Seems like the console is giving me the right results..

Thanks

wordcount.py
# E.g. word_count("I do not like it Sam I Am") gets back a dictionary like:
# {'i': 2, 'do': 1, 'it': 1, 'sam': 1, 'like': 1, 'not': 1, 'am': 1}
# Lowercase the string to make it easier.

def word_count(phrase):

    dic = {}
    phraseL = ""
    word_list_clean = []

    for char in phrase:
        charL = char.lower()
        phraseL += charL

    #print(phraseL)

    word_list = phraseL.split(" ")

    #print(word_list)

    for word in word_list:
        if word != "":
            word_list_clean.append(word)
        else:
            continue

    #print(word_list_clean)

    for word in word_list_clean:
        if word not in dic:
            dic[word] = 1
        else:
            dic[word] += 1

    #print(dic)

    return dic

2 Answers

Steven Parker
Steven Parker
231,269 Points

The error message gives you a hint: "Bummer! Hmm, didn't get the expected output. Be sure you're lowercasing the string and splitting on all whitespace!".
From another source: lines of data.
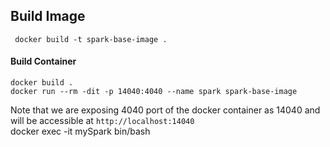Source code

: ## Build Image

     docker build -t spark-base-image .
     
#### Build Container
    
    docker build .
    docker run --rm -dit -p 14040:4040 --name spark spark-base-image

Note that we are exposing 4040 port of the docker container as 14040 and will be accessible at `http://localhost:14040`   
docker exec -it mySpark bin/bash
To split on "all whitespace" the argument of "split" should be left empty. Specifying a space causes it to split only on individual spaces.

Nicolas Baranowski
Nicolas Baranowski
4,813 Points

Thank you Steven.

I will try this. However I thought that this function:

for word in word_list: if word != "": word_list_clean.append(word) else: continue

would allow to compensate for this by cleaning word_list into a word_list_clean

Steven Parker
Steven Parker
231,269 Points

That would only remove empty strings from the list, it still wouldn't split on "white space" characters other than literal spaces.

Happy coding!